Alums Dana Priest, Richard Harris win prestigious journalism awards

Dana Priest
Washington Post reporter Dana Priest won the George W. Polk Award for National Reporting.
NPR reporter Richard Harris.
NPR reporter Richard Harris won a 2010 Kavli Science Journalism Award from the American Association for the Advancement of Science.

Two UC Santa Cruz alums, Richard Harris (Crown, 1980) and Dana Priest, (Merrill, 1981) have won prestigious journalism awards for their reporting last year on the Gulf oil spill and the national security complex.

Priest, a two-time Pulitzer Prize winner, and her Washington Post colleague William M. Arkin won a George Polk Award for National Reporting for "Top Secret America,” a two-year investigation into the enormous ecosystem of military, intelligence, and corporate interests spawned in the decade after the Sept. 11 terrorist attacks.

They revealed that the business of keeping Americans safe involves 854,000 people with top-secret security clearances working on counter-terrorism and homeland-security issues for 1,271 government organizations and 1,931 private companies in some 10,000 locations across the U.S.

The series showed how the system has grown so big and become so complex — and relies so heavily on private contractors — that it’s virtually impossible to know whether it is fulfilling its most important purpose: keeping citizens safe.

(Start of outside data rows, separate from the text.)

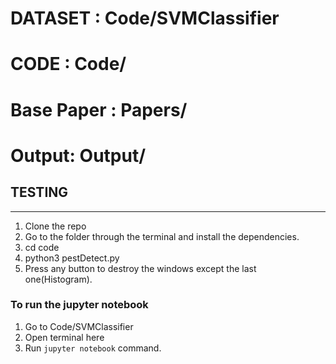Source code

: # DATASET : Code/SVMClassifier
# CODE : Code/
# Base Paper : Papers/
# Output: Output/

## TESTING
--------------

1. Clone the repo
2. Go to the folder through the terminal and install the dependencies.
3. cd code
4. python3 pestDetect.py
5. Press any button to destroy the windows except the last one(Histogram).

### To run the jupyter notebook
1. Go to Code/SVMClassifier
2. Open terminal here
3. Run `jupyter notebook` command.

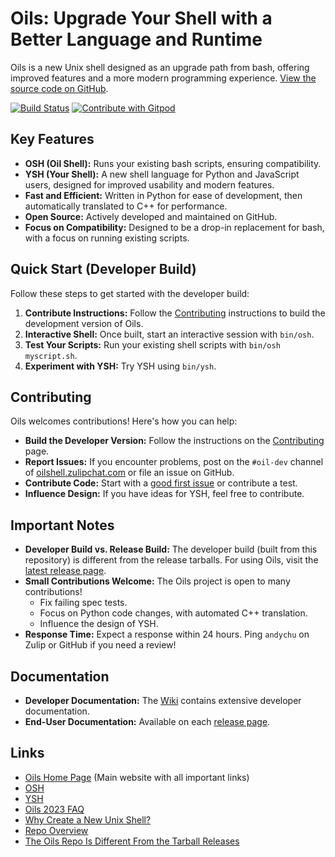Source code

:# Oils: Upgrade Your Shell with a Better Language and Runtime

Oils is a new Unix shell designed as an upgrade path from bash, offering improved features and a more modern programming experience. [View the source code on GitHub](https://github.com/oils-for-unix/oils).

[![Build Status](https://github.com/oils-for-unix/oils/actions/workflows/all-builds.yml/badge.svg?branch=master)](https://github.com/oils-for-unix/oils/actions/workflows/all-builds.yml)
<a href="https://gitpod.io/from-referrer/">
  <img src="https://img.shields.io/badge/Contribute%20with-Gitpod-908a85?logo=gitpod" alt="Contribute with Gitpod" />
</a>

## Key Features

*   **OSH (Oil Shell):** Runs your existing bash scripts, ensuring compatibility.
*   **YSH (Your Shell):** A new shell language for Python and JavaScript users, designed for improved usability and modern features.
*   **Fast and Efficient:** Written in Python for ease of development, then automatically translated to C++ for performance.
*   **Open Source:** Actively developed and maintained on GitHub.
*   **Focus on Compatibility:** Designed to be a drop-in replacement for bash, with a focus on running existing scripts.

## Quick Start (Developer Build)

Follow these steps to get started with the developer build:

1.  **Contribute Instructions:** Follow the [Contributing](https://github.com/oils-for-unix/oils/wiki/Contributing) instructions to build the development version of Oils.
2.  **Interactive Shell:** Once built, start an interactive session with `bin/osh`.
3.  **Test Your Scripts:** Run your existing shell scripts with `bin/osh myscript.sh`.
4.  **Experiment with YSH:** Try YSH using `bin/ysh`.

## Contributing

Oils welcomes contributions! Here's how you can help:

*   **Build the Developer Version:** Follow the instructions on the [Contributing](https://github.com/oils-for-unix/oils/wiki/Contributing) page.
*   **Report Issues:** If you encounter problems, post on the `#oil-dev` channel of [oilshell.zulipchat.com](https://oilshell.zulipchat.com/) or file an issue on GitHub.
*   **Contribute Code:** Start with a [good first issue](https://github.com/oils-for-unix/oils/issues?q=is%3Aissue+is%3Aopen+label%3A%22good+first+issue%22) or contribute a test.
*   **Influence Design:** If you have ideas for YSH, feel free to contribute.

## Important Notes

*   **Developer Build vs. Release Build:** The developer build (built from this repository) is different from the release tarballs. For using Oils, visit the [latest release page](https://oils.pub/release/latest/).
*   **Small Contributions Welcome:** The Oils project is open to many contributions!
    *   Fix failing spec tests.
    *   Focus on Python code changes, with automated C++ translation.
    *   Influence the design of YSH.
*   **Response Time:** Expect a response within 24 hours.  Ping `andychu` on Zulip or GitHub if you need a review!

## Documentation

*   **Developer Documentation:** The [Wiki](https://github.com/oils-for-unix/oils/wiki) contains extensive developer documentation.
*   **End-User Documentation:** Available on each [release page](https://oils.pub/releases.html).

## Links

*   [Oils Home Page](https://oils.pub/) (Main website with all important links)
*   [OSH](https://oils.pub/cross-ref.html#OSH)
*   [YSH](https://oils.pub/cross-ref.html#YSH)
*   [Oils 2023 FAQ](https://www.oilshell.org/blog/2023/03/faq.html)
*   [Why Create a New Unix Shell?](https://www.oilshell.org/blog/2021/01/why-a-new-shell.html)
*   [Repo Overview](doc/repo-overview.md)
*   [The Oils Repo Is Different From the Tarball Releases](https://github.com/oils-for-unix/oils/wiki/The-Oils-Repo-Is-Different-From-the-Tarball-Releases)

Harris, a science correspondent for National Public Radio, is among the winners of the 2010 AAAS Kavli Science Journalism Awards from the American Association for the Advancement of Science (AAAS). Harris won the radio award, along with NPR editor Alison Richards, for a series of reports on the Gulf oil spill.
Harris found independent experts who concluded the spill was much larger than the official estimate of 5,000 barrels a day. The NPR reports, broadcast in May, helped spur the creation of a federal panel to review the flow-rate estimates. By mid-June, the panel was estimating the flow at 35,000 to 60,000 barrels of oil a day, in line with what NPR had found.
"Richard Harris's reporting on the Gulf oil spill was an important and ground-breaking development in an ongoing story," said Janet Raloff of Science News, who served on the awards panel. "His coverage shows how science can shape public discourse on an important topic."
Harris, a biology major, and Priest, a politics major, are both past winners of UC Santa Cruz Alumni Achievement Awards – Harris in 2010 and Priest in 2008. Harris discussed his reporting on the Gulf oil spill at the UCSC Foundation Forum in October.  In 2006, Priest received the first Distinguished Social Sciences Alumni Award.

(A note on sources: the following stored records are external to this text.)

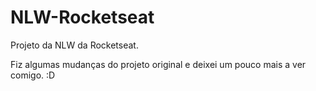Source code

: # NLW-Rocketseat

Projeto da NLW da Rocketseat.

Fiz algumas mudanças do projeto original e deixei um pouco mais a ver comigo. :D
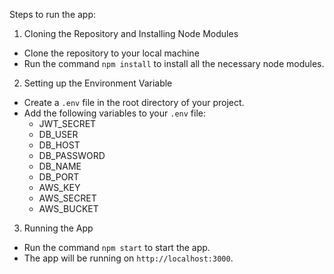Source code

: Steps to run the app:

1. Cloning the Repository and Installing Node Modules
- Clone the repository to your local machine
- Run the command `npm install` to install all the necessary node modules.

2. Setting up the Environment Variable
- Create a `.env` file in the root directory of your project.
- Add the following variables to your `.env` file:  
    - JWT_SECRET
    - DB_USER 
    - DB_HOST
    - DB_PASSWORD
    - DB_NAME 
    - DB_PORT 
    - AWS_KEY
    - AWS_SECRET
    - AWS_BUCKET    

3. Running the App
- Run the command `npm start` to start the app.
- The app will be running on `http://localhost:3000`.
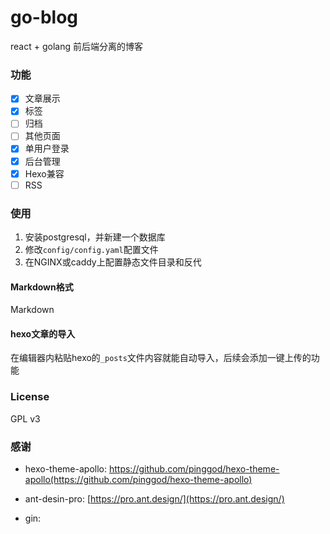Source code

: # go-blog

react + golang 前后端分离的博客

### 功能

- [x] 文章展示
- [x] 标签
- [ ] 归档
- [ ] 其他页面
- [x] 单用户登录
- [x] 后台管理
- [x] Hexo兼容
- [ ] RSS

### 使用

1. 安装postgresql，并新建一个数据库
2. 修改`config/config.yaml`配置文件
3. 在NGINX或caddy上配置静态文件目录和反代

#### Markdown格式

Markdown

#### hexo文章的导入

在编辑器内粘贴hexo的`_posts`文件内容就能自动导入，后续会添加一键上传的功能

### License

GPL v3

### 感谢

- hexo-theme-apollo: https://github.com/pinggod/hexo-theme-apollo(https://github.com/pinggod/hexo-theme-apollo)
- ant-desin-pro: [https://pro.ant.design/](https://pro.ant.design/)

- gin:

The George Polk Awards are named for CBS correspondent George W. Polk, who was killed covering the civil war in Greece in 1948, and are administered by Long Island University.

Priest, a Post reporter for more than 20 years, won the Pulitzer Prize in 2006 for exposing CIA "black site" prisons and again in 2008 for her articles with two colleagues on the mistreatment of wounded veterans at Walter Reed Hospital.

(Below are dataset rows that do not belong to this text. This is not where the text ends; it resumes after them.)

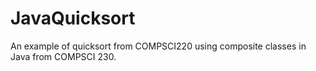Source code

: # JavaQuicksort

An example of quicksort from COMPSCI220 using composite classes in Java from COMPSCI 230.
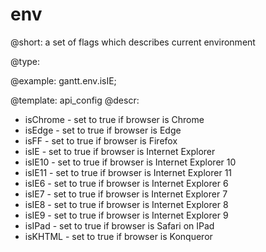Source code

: env
=============

@short:
	a set of flags which describes current environment

@type:


@example:
gantt.env.isIE;

@template:	api_config
@descr:

- isChrome	- set to true if browser is Chrome
- isEdge	- set to true if browser is Edge
- isFF		- set to true if browser is Firefox
- isIE		- set to true if browser is Internet Explorer
- isIE10	- set to true if browser is Internet Explorer 10
- isIE11	- set to true if browser is Internet Explorer 11
- isIE6		- set to true if browser is Internet Explorer 6
- isIE7		- set to true if browser is Internet Explorer 7
- isIE8		- set to true if browser is Internet Explorer 8
- isIE9		- set to true if browser is Internet Explorer 9
- isIPad		- set to true if browser is Safari on IPad
- isKHTML	- set to true if browser is Konqueror
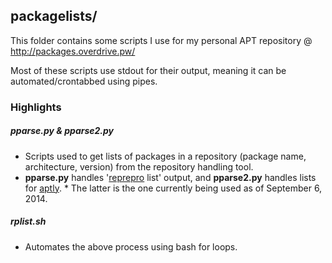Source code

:## packagelists/

This folder contains some scripts I use for my personal APT repository @ http://packages.overdrive.pw/

Most of these scripts use stdout for their output, meaning it can be automated/crontabbed using pipes.

### Highlights
##### pparse.py & pparse2.py
 * Scripts used to get lists of packages in a repository (package name, architecture, version) from the repository handling tool. 
 * **pparse.py** handles '[reprepro](//mirrorer.alioth.debian.org/) list' output, and **pparse2.py** handles lists for [aptly](http://www.aptly.info/). * The latter is the one currently being used as of September 6, 2014.
##### rplist.sh
 * Automates the above process using bash for loops.
 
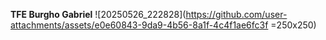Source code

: **TFE Burgho Gabriel**
![20250526_222828](https://github.com/user-attachments/assets/e0e60843-9da9-4b56-8a1f-4c4f1ae6fc3f =250x250)
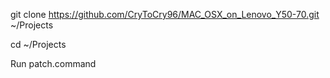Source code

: 
git clone https://github.com/CryToCry96/MAC_OSX_on_Lenovo_Y50-70.git ~/Projects

cd ~/Projects

Run patch.command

Priest will receive her award April 7 at a luncheon in New York. April 6, she will take part in the annual George Polk Seminar at Long Island University's Brooklyn campus where she will speak on “Piercing the Veil of Secrecy,” along with A.C. Thompson of ProPublica, who earned the 2010 George Polk Award for Television Reporting; and Rolling Stone’s Michael Hastings, recipient of the 2010 George Polk Award for Magazine Reporting.

Harris and the other recipients of the 2010 AAAS Kavli Science Journalism Awards were honored at a ceremony on February 19 at the AAAS annual meeting in Washington, D.C.